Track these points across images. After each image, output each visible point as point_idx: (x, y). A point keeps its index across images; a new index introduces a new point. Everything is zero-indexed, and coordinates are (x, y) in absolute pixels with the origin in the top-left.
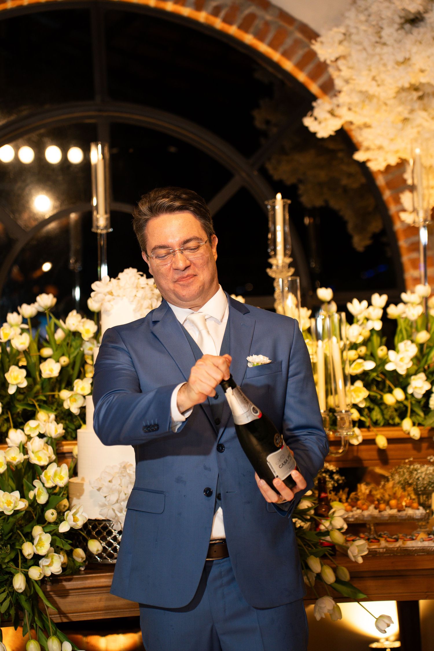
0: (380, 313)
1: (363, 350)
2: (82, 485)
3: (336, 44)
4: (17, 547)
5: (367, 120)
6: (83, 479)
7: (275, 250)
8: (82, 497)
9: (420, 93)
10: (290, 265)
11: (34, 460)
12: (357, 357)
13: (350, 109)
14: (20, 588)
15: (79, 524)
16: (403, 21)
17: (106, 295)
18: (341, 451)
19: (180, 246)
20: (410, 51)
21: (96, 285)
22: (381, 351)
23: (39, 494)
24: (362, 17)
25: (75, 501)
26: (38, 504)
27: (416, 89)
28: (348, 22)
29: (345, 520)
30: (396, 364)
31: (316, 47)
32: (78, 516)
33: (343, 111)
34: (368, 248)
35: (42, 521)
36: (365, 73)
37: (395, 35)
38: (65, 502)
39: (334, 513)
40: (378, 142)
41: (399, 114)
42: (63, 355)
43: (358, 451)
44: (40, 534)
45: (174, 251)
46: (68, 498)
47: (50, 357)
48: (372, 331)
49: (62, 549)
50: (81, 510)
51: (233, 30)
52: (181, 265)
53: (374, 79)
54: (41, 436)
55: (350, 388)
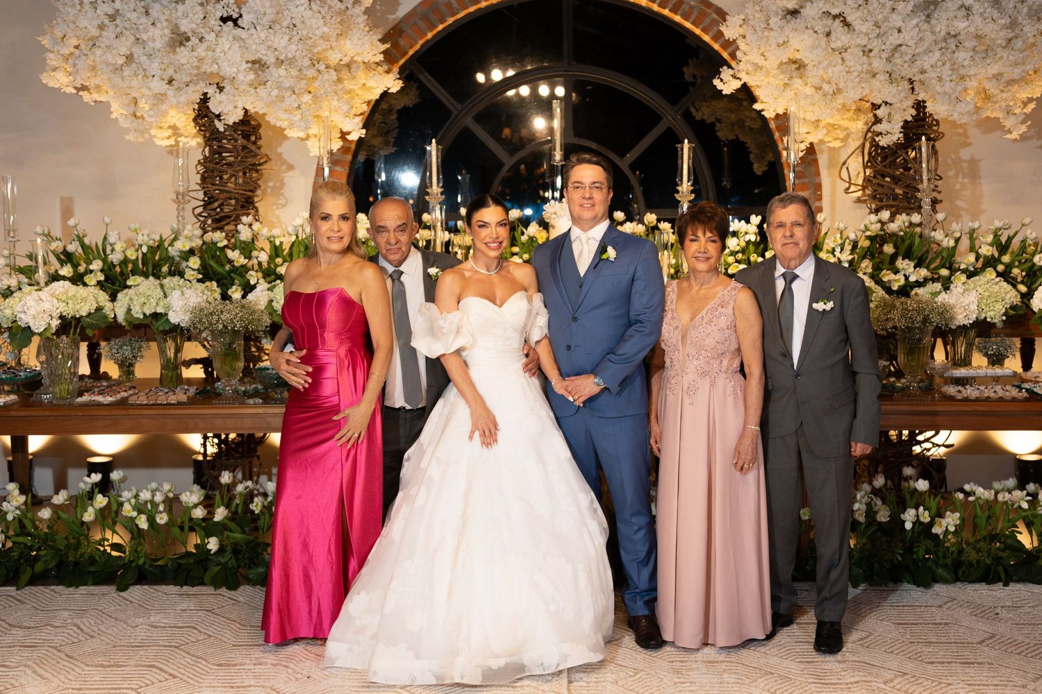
0: (756, 229)
1: (740, 256)
3: (738, 27)
5: (758, 83)
7: (681, 180)
9: (797, 66)
10: (692, 192)
13: (747, 73)
16: (785, 13)
17: (552, 215)
20: (788, 37)
21: (546, 207)
24: (758, 8)
27: (795, 62)
28: (747, 11)
31: (723, 28)
33: (743, 75)
34: (764, 172)
36: (756, 50)
37: (779, 23)
41: (782, 80)
45: (585, 187)
47: (516, 254)
48: (748, 243)
51: (666, 12)
53: (762, 55)
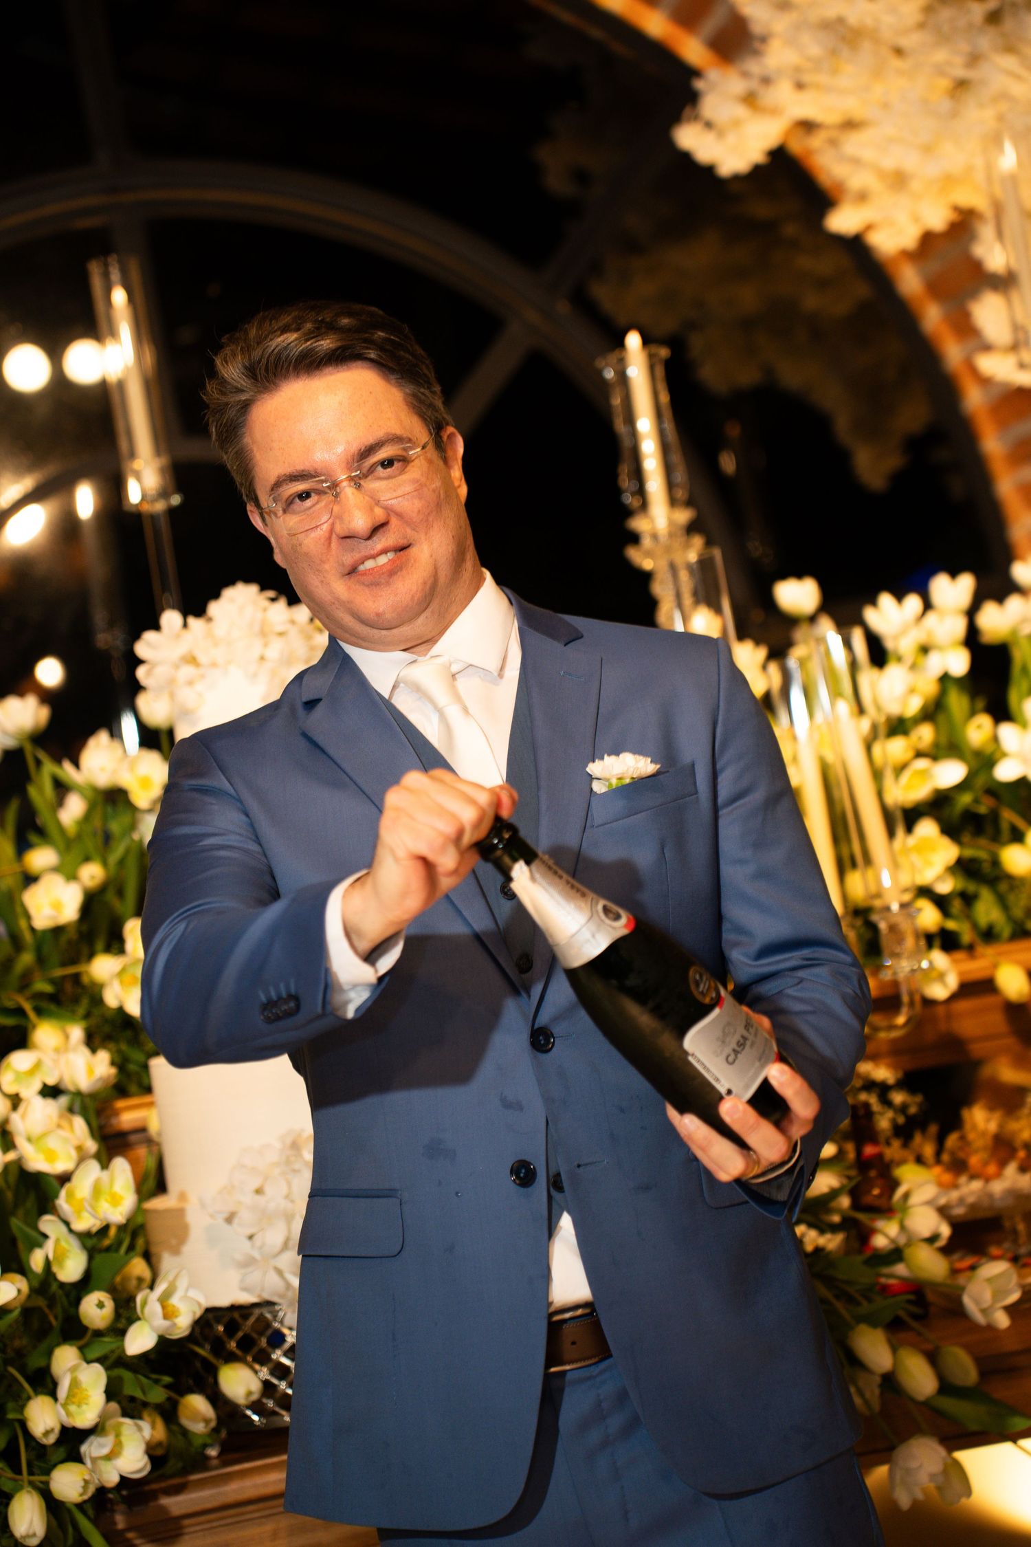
0: (959, 627)
1: (925, 734)
2: (180, 1213)
4: (11, 1416)
5: (851, 106)
6: (182, 1197)
7: (641, 492)
8: (187, 1249)
10: (692, 528)
11: (37, 1162)
12: (911, 754)
13: (800, 86)
14: (31, 1532)
15: (183, 1323)
17: (177, 667)
18: (901, 1020)
19: (349, 468)
21: (149, 644)
22: (978, 730)
23: (61, 1256)
25: (168, 1263)
26: (62, 1285)
29: (943, 1211)
30: (1025, 760)
32: (175, 1301)
33: (782, 95)
35: (74, 1331)
38: (138, 1267)
39: (906, 1196)
40: (889, 162)
41: (940, 71)
42: (87, 859)
43: (949, 1017)
44: (73, 1369)
45: (335, 485)
46: (147, 1256)
47: (49, 871)
48: (945, 679)
49: (145, 1405)
50: (182, 1284)
52: (360, 522)
54: (51, 1092)
55: (904, 844)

========================

What you have to do » Swap each "images" in the listing above for "frames" and reproduce the whole listing with nothing else changed. Leave the pictures out.

Solution to the problem »
Track these points across frames. After each image, output each visible point as point_idx: (x, y). A point keeps its index across frames; a new index introduces a new point. Everything is zero-indexed, and coordinates are (x, y) in absolute pixels with the origin in the top-left.
0: (380, 313)
1: (363, 350)
2: (82, 485)
3: (336, 44)
4: (17, 547)
5: (367, 120)
6: (83, 479)
7: (275, 250)
8: (82, 497)
9: (420, 93)
10: (290, 265)
11: (34, 460)
12: (357, 357)
13: (350, 109)
14: (20, 588)
15: (79, 524)
16: (403, 21)
17: (106, 295)
18: (341, 451)
19: (180, 246)
20: (410, 51)
21: (96, 285)
22: (381, 351)
23: (39, 494)
24: (362, 17)
25: (75, 501)
26: (38, 504)
27: (416, 89)
28: (348, 22)
29: (345, 520)
30: (396, 364)
31: (316, 47)
32: (78, 516)
33: (343, 111)
34: (368, 248)
35: (42, 521)
36: (365, 73)
37: (395, 35)
38: (65, 502)
39: (334, 513)
40: (378, 142)
41: (399, 114)
42: (63, 355)
43: (358, 451)
44: (40, 534)
45: (174, 251)
46: (68, 498)
47: (50, 357)
48: (372, 331)
49: (62, 549)
50: (81, 510)
51: (233, 30)
52: (181, 265)
53: (374, 79)
54: (41, 436)
55: (350, 388)
0: (756, 229)
1: (740, 256)
3: (738, 27)
5: (758, 83)
7: (681, 180)
9: (797, 66)
10: (692, 192)
13: (747, 73)
16: (785, 13)
17: (552, 215)
20: (788, 37)
21: (546, 207)
24: (758, 8)
27: (795, 62)
28: (747, 11)
31: (723, 28)
33: (743, 75)
34: (764, 172)
36: (756, 50)
37: (779, 23)
41: (782, 80)
45: (585, 187)
47: (516, 254)
48: (748, 243)
51: (666, 12)
53: (762, 55)
0: (959, 627)
1: (925, 734)
2: (180, 1213)
4: (11, 1416)
5: (851, 106)
6: (182, 1197)
7: (641, 492)
8: (187, 1249)
10: (692, 528)
11: (37, 1162)
12: (911, 754)
13: (800, 86)
14: (31, 1532)
15: (183, 1323)
17: (177, 667)
18: (901, 1020)
19: (349, 468)
21: (149, 644)
22: (978, 730)
23: (61, 1256)
25: (168, 1263)
26: (62, 1285)
29: (943, 1211)
30: (1025, 760)
32: (175, 1301)
33: (782, 95)
35: (74, 1331)
38: (138, 1267)
39: (906, 1196)
40: (889, 162)
41: (940, 71)
42: (87, 859)
43: (949, 1017)
44: (73, 1369)
45: (335, 485)
46: (147, 1256)
47: (49, 871)
48: (945, 679)
49: (145, 1405)
50: (182, 1284)
52: (360, 522)
54: (51, 1092)
55: (904, 844)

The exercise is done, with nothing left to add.